Genus of butterflies

Alesa is a New World (Neotropical realm) genus of metalmark butterflies found in northern South America.

This genus is distinguished by a vast sexual dimorphism receding somewhat only in one species. The body is slender, the head is broad and slanting, with a flat forehead and closely appressed (flattened) short palpi. The antennae are very long, only slightly thickened at their ends. The abdomen is long, in the male thin, in the female stout, but likewise stretched. The forewings are long with a very oblique distal margin. The hindwings are round, especially in the female.

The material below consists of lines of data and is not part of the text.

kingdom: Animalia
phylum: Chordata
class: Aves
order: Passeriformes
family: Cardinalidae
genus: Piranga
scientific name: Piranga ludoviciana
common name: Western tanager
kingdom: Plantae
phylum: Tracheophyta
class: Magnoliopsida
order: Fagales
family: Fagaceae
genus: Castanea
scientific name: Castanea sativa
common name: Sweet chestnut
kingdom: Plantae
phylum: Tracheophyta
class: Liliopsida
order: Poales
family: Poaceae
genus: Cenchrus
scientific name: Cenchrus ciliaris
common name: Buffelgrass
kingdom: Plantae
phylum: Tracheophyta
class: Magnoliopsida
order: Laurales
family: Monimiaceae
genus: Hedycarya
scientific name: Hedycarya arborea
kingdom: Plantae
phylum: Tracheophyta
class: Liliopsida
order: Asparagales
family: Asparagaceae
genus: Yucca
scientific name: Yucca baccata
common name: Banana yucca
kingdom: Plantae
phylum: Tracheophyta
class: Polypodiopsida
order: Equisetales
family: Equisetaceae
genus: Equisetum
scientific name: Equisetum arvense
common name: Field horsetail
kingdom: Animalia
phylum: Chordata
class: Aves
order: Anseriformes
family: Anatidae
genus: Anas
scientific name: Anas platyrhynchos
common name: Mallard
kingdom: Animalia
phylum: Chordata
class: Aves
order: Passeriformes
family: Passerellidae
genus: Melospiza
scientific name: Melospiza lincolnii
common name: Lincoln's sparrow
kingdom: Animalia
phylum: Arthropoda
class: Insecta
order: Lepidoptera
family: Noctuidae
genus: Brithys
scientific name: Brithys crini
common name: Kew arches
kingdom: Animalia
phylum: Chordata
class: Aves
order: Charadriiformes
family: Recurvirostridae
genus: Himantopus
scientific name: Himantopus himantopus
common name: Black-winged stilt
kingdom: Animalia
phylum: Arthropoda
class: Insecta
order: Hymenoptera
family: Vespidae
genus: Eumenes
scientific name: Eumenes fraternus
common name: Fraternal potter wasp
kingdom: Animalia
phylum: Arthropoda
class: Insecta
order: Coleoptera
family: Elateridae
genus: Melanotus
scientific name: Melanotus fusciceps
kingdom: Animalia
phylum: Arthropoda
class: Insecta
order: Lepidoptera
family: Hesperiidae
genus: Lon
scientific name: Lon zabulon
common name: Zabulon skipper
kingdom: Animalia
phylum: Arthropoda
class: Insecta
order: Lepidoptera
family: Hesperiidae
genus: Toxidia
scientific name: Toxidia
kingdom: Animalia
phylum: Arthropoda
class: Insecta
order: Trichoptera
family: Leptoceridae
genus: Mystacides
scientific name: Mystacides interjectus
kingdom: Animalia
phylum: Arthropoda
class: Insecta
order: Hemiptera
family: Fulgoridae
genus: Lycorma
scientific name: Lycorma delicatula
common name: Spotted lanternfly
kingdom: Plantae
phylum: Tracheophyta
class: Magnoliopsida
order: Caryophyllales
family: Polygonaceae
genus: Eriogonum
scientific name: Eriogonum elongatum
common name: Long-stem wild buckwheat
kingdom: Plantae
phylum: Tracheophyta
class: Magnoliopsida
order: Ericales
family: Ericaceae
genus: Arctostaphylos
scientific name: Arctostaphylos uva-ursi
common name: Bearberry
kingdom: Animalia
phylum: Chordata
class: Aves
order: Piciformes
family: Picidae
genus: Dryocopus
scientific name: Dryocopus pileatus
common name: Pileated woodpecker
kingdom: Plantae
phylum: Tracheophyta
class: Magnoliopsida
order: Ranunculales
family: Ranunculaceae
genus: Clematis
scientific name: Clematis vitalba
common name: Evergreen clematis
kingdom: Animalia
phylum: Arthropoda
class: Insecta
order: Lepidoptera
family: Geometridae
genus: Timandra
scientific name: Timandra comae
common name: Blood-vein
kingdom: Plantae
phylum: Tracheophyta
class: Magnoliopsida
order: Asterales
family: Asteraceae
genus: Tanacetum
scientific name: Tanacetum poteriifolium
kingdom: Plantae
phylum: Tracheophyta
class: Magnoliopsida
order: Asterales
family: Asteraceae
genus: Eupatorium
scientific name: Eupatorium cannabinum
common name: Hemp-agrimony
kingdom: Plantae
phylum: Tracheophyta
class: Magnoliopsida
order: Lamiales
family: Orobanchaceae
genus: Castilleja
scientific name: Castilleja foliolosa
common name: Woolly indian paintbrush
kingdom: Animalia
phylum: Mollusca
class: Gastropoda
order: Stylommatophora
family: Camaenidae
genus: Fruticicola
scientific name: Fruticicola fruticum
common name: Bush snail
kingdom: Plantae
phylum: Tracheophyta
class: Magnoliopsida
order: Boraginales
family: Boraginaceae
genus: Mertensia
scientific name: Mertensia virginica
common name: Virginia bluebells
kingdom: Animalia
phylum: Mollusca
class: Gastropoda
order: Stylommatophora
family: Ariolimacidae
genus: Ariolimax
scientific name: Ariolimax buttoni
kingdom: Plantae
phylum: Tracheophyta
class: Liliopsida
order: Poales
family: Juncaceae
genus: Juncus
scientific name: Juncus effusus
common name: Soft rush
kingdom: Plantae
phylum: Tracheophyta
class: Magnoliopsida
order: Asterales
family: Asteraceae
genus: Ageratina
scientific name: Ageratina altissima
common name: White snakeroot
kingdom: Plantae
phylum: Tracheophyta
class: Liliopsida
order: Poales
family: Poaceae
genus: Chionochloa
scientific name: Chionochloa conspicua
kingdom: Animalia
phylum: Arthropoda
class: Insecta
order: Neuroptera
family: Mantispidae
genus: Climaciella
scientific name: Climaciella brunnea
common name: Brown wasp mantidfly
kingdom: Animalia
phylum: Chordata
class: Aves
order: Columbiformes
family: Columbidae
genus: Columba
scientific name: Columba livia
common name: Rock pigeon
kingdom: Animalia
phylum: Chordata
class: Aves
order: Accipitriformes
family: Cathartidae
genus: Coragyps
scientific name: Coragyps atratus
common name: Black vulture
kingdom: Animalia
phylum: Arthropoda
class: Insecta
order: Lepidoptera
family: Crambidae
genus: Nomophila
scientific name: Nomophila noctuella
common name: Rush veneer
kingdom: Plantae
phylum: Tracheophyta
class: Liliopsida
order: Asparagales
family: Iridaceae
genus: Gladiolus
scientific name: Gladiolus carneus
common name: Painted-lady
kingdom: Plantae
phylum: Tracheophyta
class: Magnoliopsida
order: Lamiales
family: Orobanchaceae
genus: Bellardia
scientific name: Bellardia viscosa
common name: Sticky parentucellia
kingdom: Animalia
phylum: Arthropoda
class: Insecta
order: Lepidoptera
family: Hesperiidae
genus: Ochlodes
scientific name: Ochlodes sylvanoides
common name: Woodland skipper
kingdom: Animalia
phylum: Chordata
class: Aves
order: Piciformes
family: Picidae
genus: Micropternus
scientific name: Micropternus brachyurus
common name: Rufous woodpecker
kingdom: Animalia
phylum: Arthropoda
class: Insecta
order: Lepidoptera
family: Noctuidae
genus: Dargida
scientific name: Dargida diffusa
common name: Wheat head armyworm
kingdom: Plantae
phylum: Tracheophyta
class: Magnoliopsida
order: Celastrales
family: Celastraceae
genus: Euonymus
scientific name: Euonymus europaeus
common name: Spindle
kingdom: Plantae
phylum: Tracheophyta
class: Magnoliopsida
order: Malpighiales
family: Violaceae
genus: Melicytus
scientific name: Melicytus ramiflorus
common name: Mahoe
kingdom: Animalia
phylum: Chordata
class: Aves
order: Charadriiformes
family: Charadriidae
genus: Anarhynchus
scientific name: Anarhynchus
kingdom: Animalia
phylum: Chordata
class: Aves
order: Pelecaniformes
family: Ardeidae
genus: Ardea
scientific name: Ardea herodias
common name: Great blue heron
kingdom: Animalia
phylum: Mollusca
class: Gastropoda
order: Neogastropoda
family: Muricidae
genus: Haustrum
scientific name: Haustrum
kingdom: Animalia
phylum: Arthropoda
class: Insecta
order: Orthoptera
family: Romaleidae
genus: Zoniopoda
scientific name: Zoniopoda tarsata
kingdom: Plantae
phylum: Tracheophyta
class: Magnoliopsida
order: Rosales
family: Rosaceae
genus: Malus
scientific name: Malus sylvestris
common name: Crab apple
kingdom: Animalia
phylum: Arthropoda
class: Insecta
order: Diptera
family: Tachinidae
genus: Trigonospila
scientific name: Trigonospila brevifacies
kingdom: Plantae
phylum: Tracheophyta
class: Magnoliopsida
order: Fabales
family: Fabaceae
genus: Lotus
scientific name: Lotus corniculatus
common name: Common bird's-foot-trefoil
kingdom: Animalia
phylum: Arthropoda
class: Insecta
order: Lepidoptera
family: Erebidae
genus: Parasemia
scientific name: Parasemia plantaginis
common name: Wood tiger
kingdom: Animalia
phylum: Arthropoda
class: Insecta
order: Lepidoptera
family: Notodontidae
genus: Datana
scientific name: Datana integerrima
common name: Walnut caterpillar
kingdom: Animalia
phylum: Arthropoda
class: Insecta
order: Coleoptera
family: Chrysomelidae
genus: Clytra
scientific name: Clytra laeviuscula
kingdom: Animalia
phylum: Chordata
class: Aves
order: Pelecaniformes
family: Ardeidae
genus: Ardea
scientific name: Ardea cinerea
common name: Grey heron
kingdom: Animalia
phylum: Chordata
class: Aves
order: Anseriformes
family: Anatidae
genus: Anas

Cells of all the wings closed, the upper radial originates with the 3rd subcostal vein from the same place. Colouring of the females is earthy brown, that of the males varying, but with a metallic lustre.

==Species==
Listed alphabetically:
- Alesa amesis (Cramer, 1777) – Amesis metalmark – present in French Guiana, Ecuador, Guyana, Colombia, Venezuela, Brazil and Peru.
- Alesa fournierae Lathy, 1958 present in Brazil.
- Alesa hemiurga Bates, 1867 – hemiurga metalmark – present in Brazil.
- Alesa lipara Bates, 1867 – Lipara metalmark – present in Brazil.
- Alesa prema (Godart, [1824]) – Prema metalmark – present in Colombia, Venezuela and Trinidad and Tobago. Male of a magnificent emerald green, in another light of a deep blue reflection, with black markings. Female similar to A. telephae, larger, the eyespots of the hindwings and some spots near the base of the forewing with metallic pupils.
- Alesa rothschildi (Seitz, [1917]) present in French Guiana and Guyana. Male above with a black lattice-like marking, with golden-green spots, the marginal spots guttiform (shaped like a drop). Female above black except the distal half of the forewing in which there is a white oblique band, and the margin of the hindwing of a blue gloss.
- Alesa telephae (Boisduval, 1836) – Telephae metalmark – present in French Guiana and Brazil.
- Alesa thelydrias Bates, 1867 present in Brazil.